📝 A quick Markdown roundup
Since my compadres at work have brought Macs into their lives, they were asking about note taking apps, and which worked with Markdown. Ironically, in the Mac space, pretty much every editor supports Markdown. There are so many it can be a little overwhelming.
I originally wasn’t on board the Markdown train, I didn’t see the point since it came across as a subset of HTML. I am not a fan of HTML and its 1990 style Wordperfect tags.
But, I’ve been schooled and now see Markdown is much easier to understand and use. It’s also in dozens of other web based apps like Jira, GitHub, Slack, WordPress, etc. Oddly, Microsoft doesn’t seem to be on board with Markdown. The number of Markdown editors for Windows?

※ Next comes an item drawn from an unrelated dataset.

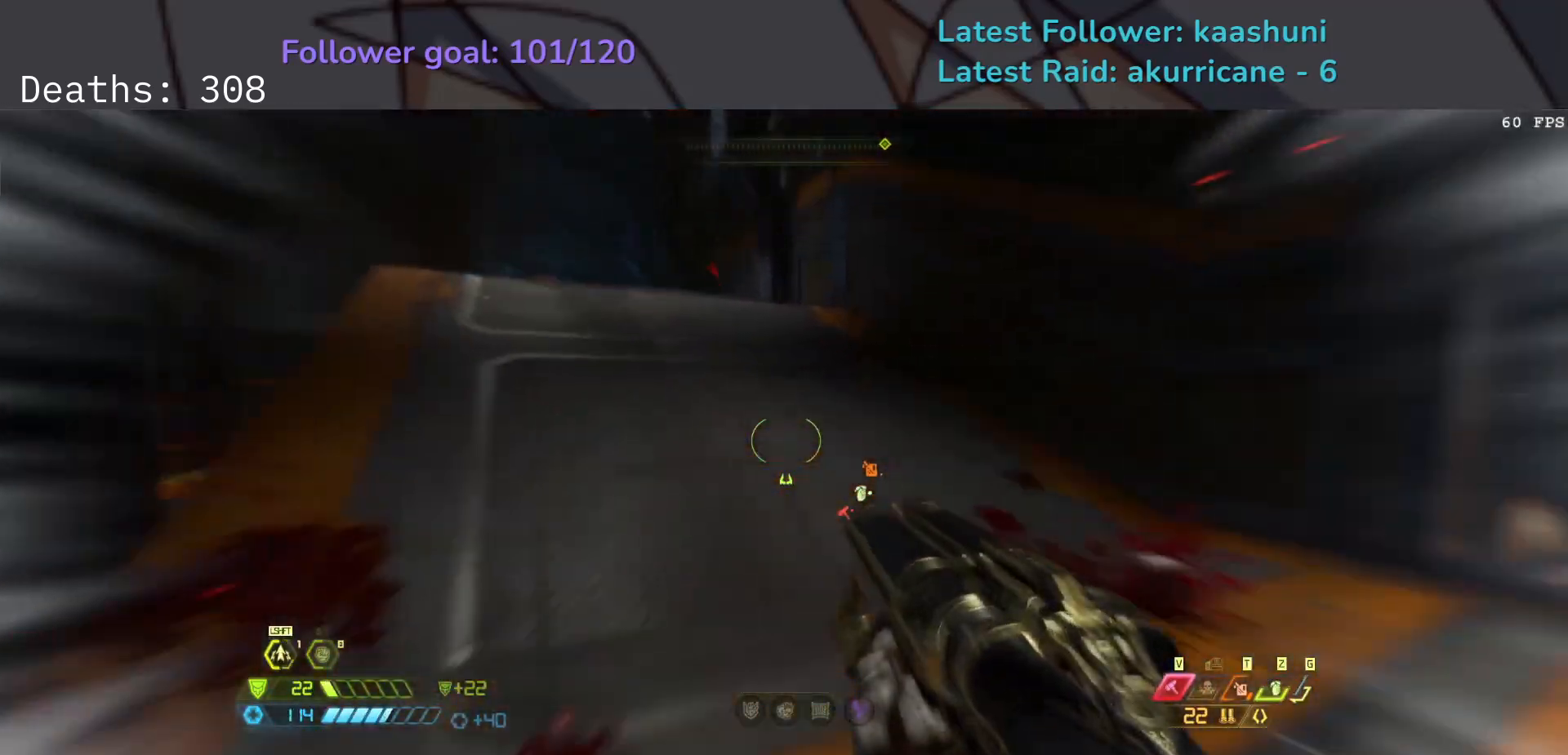
{"keys": ["e", "shift"], "mouse": [], "events": [[500, "shift", "down"]]}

In the days of yore, you would write a document in Microsoft Word (which is a horror unto itself) or the archaic tags of HTML, then run it through a converter or hope the app understood Word tags. Now it’s a few simple tags for the basics of formatting, and no need to take your hands off the keyboard. It’s for bold, italic, and headers, not desktop publishing.

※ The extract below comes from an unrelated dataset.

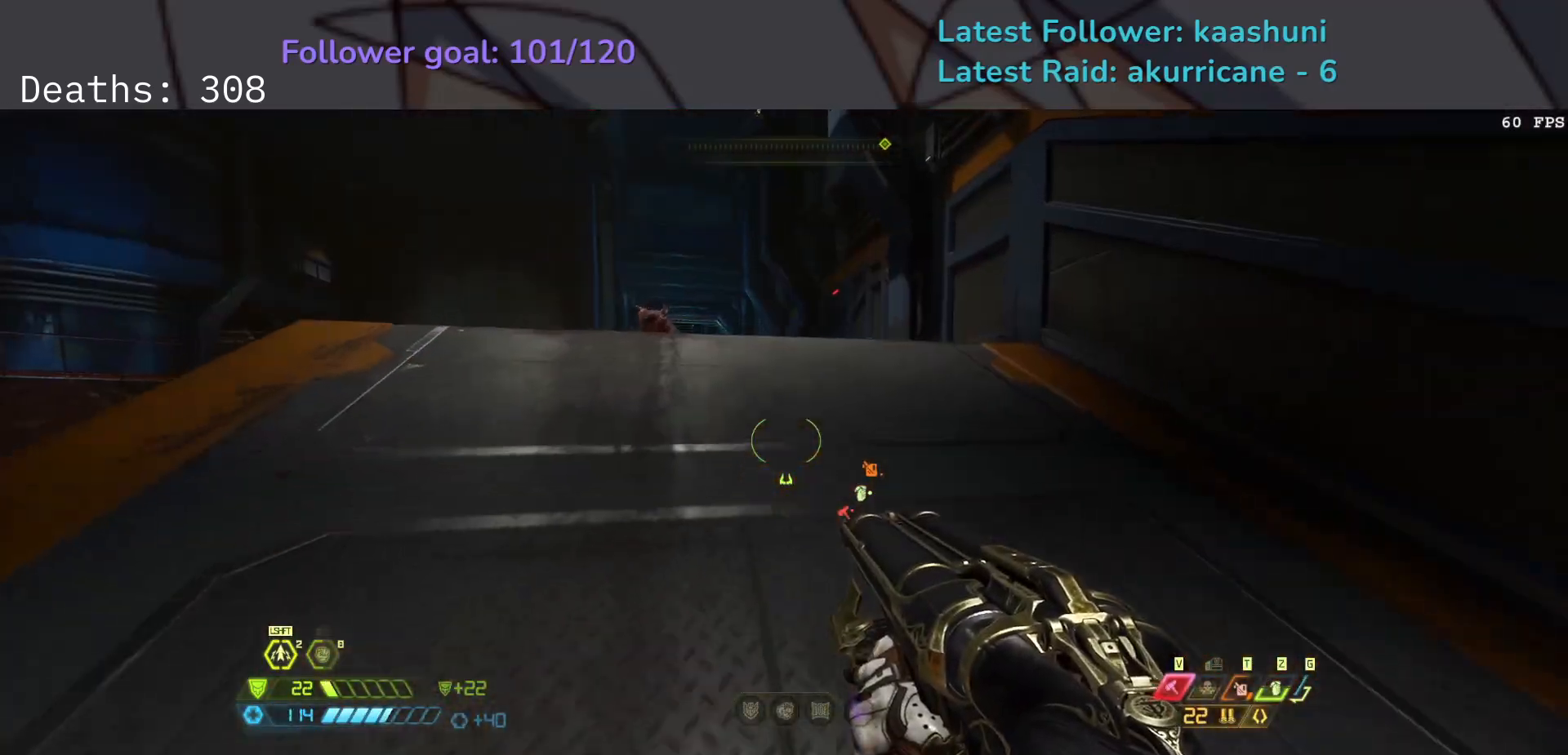
{"keys": ["e", "f"], "mouse": ["left"], "events": [[150, "shift", "up"], [350, "f", "down"], [483, "mouse_left", "down"]]}
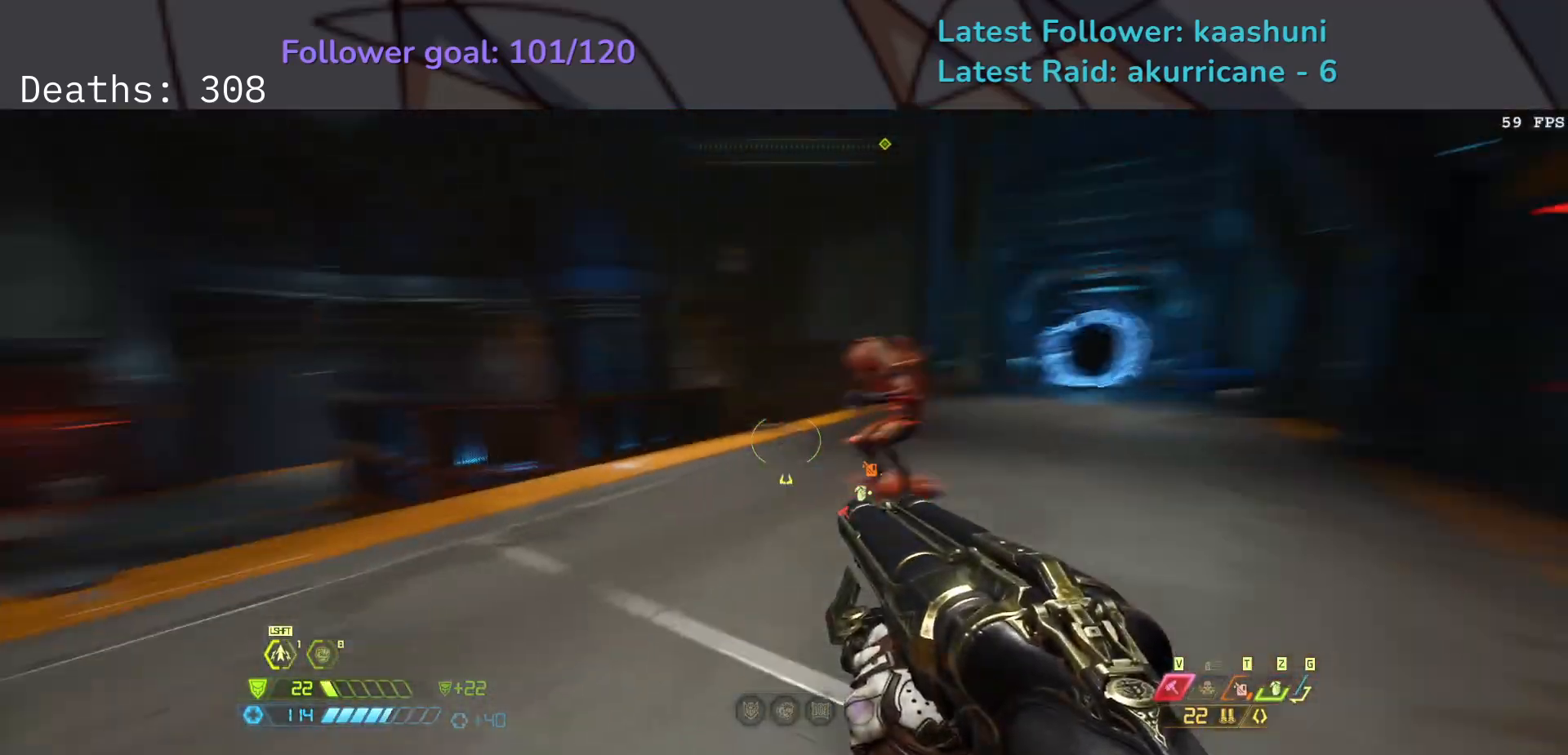
{"keys": ["e", "f"], "mouse": [], "events": [[100, "mouse_left", "up"], [300, "space", "down"], [450, "space", "up"]]}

I’ve mentioned these apps before, but it’s been a year and they have aged nicely. They’re still the go-to choices for Markdown.
MacDown is a great place to start for Markdown on the Mac. It’s a free, open-source Markdown editor that’s available on the Mac App Store. It has a simple interface and provides you with the ability to preview your work in real-time. Plus, it features syntax highlighting, which makes it easy to spot mistakes and typos in a document.
FSNotes is another great Markdown editor for Mac. It’s designed for multi-document note-taking and supports iCloud syncing, which allows you to access your notes across all your Apple devices. It features keyboard shortcuts, syntax highlighting, and the ability to export notes to HTML, PDF, or even Apple Notes. It’s regularly updated, which is always good.
Typora is another editor with a clean, modern interface that’s easy to use. Typora has real-time previewing of your document, along with syntax highlighting and a number of customization options.
MWeb is a more complex Markdown editor and my personal favorite. I picked this up at the tail end of V2 and it’s still my choice for V4. I’ve made the comment that MWeb is very similar to Ulysses, but costs a fraction of the price and isn’t a subscription. I would also say MWeb is the most flexible with a customizable toolbar, code highlighting, and applying color themes to the app.
MWeb allows for the creation of static websites, as well as providing the standard features such as real-time previewing and syntax highlighting. MWeb is great for those who want to write code heavy documents, or documentation in Markdown.
If you’re new to Markdown, or need to work on a single document here and there, MacDown is a good place to start. If you need a few more feature, or need to switch between documents, then it’s FSNotes or Typora. I’m inclined to recommend FSNotes. Nothing against Typora, but FSNotes has some really solid features and is cheaper. If you’re into long document writing and need Markdown preview, then it’s MWeb.
This isn’t a complete list by any means, these are just the tools I have personal experience with. As stated, my recommendation is MWeb.
It should be noted, Scrivener fully supports Markdown, but there is no live preview.
There is also the Marked 2 route, where you can use whatever text editor you like and preview in the Marked 2 app. It’s not an editor on it’s own, but a viewer.
Markdown isn’t part of my daily routine, but I use it a fair bit. I see the benefit, and I like how easy it is to work with. If you work with blog software, Github, or other web based documentation, I say take a look at MWeb. It’s a full featured word processor with nice export features, multiple document support like Scrivener, and is actively developed. I can’t think of any cons against MWeb.